No part in the Euro-Pact for the Czech Republic; interest rates stay at their all-time low, for now; costly coal means good news for gas; Seznam.cz buys up Stream.cz; and a new blacklist for public tenders is accepting new members.
Government turns down Euro Pact
The Czech Republic, along with three other countries, has refused to join the planned “Pact for the Euro”. Prime Minister Petr Nečas said Thursday that part of the reason was the “take-it-or-leave-it” style in which the pact was presented, with the government having received no invitation to discuss its final form. Additionally, Mr Nečas fears that the pact would open the door to tax harmonization which could be damaging for the bloc as a whole. It was opposed by his cabinet unanimously. The government nonetheless agrees with a number of the provisions of the pact, which would monitor the sustainability of member states’ pension systems and labour costs, among other things. For now, says the PM, they will see how well it works and the Czech Republic could join later after more political debate. Great Britain, Hungary and Sweden have also turned down the pact.
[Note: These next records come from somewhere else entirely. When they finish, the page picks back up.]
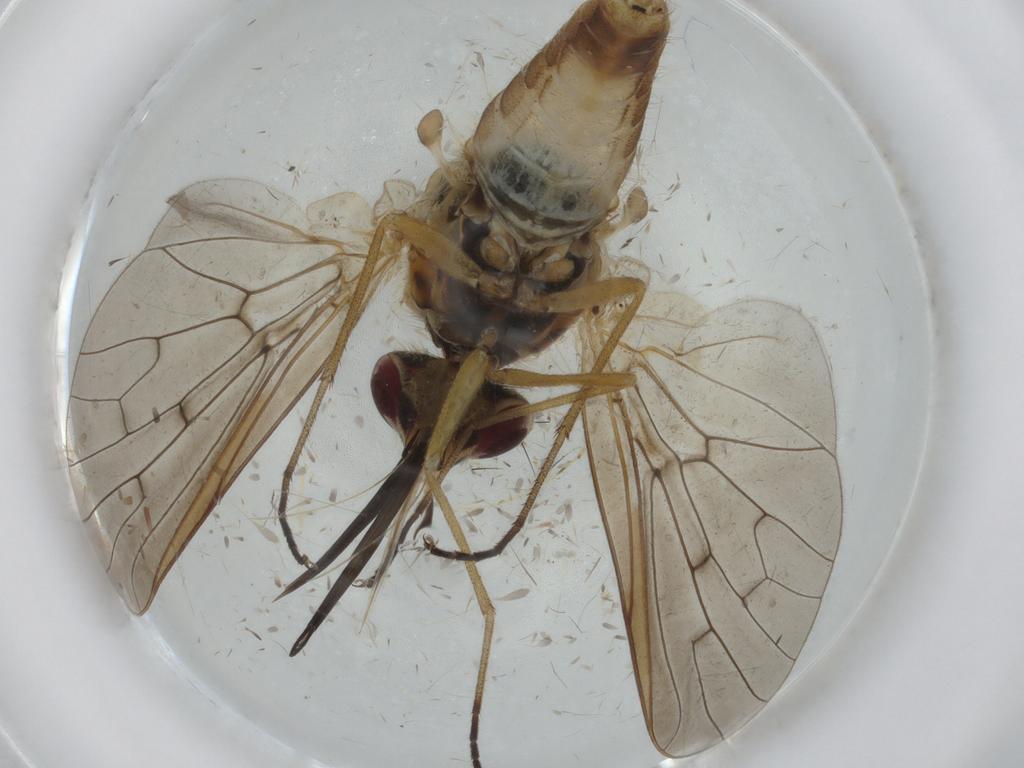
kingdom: Animalia
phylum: Arthropoda
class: Insecta
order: Diptera
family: Bombyliidae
Central bank keeps record low interest rate
The council of the Czech National Bank has voted 5 to 1 to keep interest rates at their present level. The decision means that the base interest rate, from which commercial rates are derived, will stay the record minimum of 0.75%, where it has been for almost a year now. Analysts were for the most part expecting the move, anticipating a gradual increase in rates from the middle of the year. The reason for the easy pace, in spite of a close decision on a rate hike last month, was primarily the fact that inflation for the first quarter was less than the central bank expected. The Czech crown weakened slightly against the Euro in response to the vote, falling 13 hellers to 24.56 to the Euro.
Pricey coal a boon to RWE Transgas
A shortage of cheap brown coal has heating and steam plants turning to natural gas. The country’s main gas provider, RWE, is set to profit handsomely as heat providers grow tired of waiting to see whether the government will eventually change mining limits. RWE says that companies, towns even housing associations interested in switching to gas are turning to it by the dozens. While heat produced from natural gas is currently about a third more expensive than from brown coal the only company with available coal stores, Czech Coal, plans a major price hike, while the price of gas is being pushed down by international competition.
Seznam.cz buys up video website Stream
The biggest player in Czech cyberspace, Seznam.cz, is now the full owner of the video website Stream.cz. Seznam bought the remaining 50% of shares that it didn’t own already for an unknown price from music mogul Miloš Petana, who owns the recording company Supraphone and distributor Bontonland. Seznam says the purchase will help it integrate video services and further develop the format for advertising. Stream had nearly 3 million visitors and 71 million hits in January, making it the fifth most popular Czech website after only four years in business. The new owners say that regular users will see no change in content due to the purchase.
First company blacklisted for fraud in public tender
The Ostrava construction firm Stavoenergo has become the first company to be blacklisted by the Czech antitrust bureau, meaning it will not be able to compete in tenders for public works for three years. The Office for the Protection of Competition found that the company had forged documents for a 225-million commission in northern Moravia, and fined the firm 500,000 crowns. Stavoenergo it seems will not live to see the end of the ban; a court in Ostrava has declared the company bankrupt and roughly 16 million crowns in debt.